◆ **Brief**
All lines below containing the string "students" are to be copied.
*** Block opens ***
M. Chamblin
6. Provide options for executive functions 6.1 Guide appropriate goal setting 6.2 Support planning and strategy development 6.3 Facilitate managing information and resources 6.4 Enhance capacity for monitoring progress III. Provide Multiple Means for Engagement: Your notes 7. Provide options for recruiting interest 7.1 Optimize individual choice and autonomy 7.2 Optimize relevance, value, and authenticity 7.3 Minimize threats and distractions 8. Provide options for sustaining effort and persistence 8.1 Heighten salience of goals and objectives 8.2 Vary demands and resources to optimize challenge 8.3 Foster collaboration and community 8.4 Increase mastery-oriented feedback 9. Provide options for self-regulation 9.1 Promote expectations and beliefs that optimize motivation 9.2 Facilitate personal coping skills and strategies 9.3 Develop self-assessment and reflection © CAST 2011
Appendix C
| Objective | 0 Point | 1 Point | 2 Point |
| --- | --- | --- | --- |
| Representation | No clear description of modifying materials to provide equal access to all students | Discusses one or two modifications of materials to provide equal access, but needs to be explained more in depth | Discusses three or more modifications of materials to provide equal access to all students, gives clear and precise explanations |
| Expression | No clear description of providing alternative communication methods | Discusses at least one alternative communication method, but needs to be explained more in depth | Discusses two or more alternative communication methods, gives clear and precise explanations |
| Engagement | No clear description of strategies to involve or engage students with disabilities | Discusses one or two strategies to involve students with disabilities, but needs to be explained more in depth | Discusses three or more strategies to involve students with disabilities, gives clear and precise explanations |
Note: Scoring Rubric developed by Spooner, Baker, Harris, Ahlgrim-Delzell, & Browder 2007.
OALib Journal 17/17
*** Block closes ***
◆ **Answer space**
| Representation | No clear description of modifying materials to provide equal access to all students | Discusses one or two modifications of materials to provide equal access, but needs to be explained more in depth | Discusses three or more modifications of materials to provide equal access to all students, gives clear and precise explanations |
| Engagement | No clear description of strategies to involve or engage students with disabilities | Discusses one or two strategies to involve students with disabilities, but needs to be explained more in depth | Discusses three or more strategies to involve students with disabilities, gives clear and precise explanations |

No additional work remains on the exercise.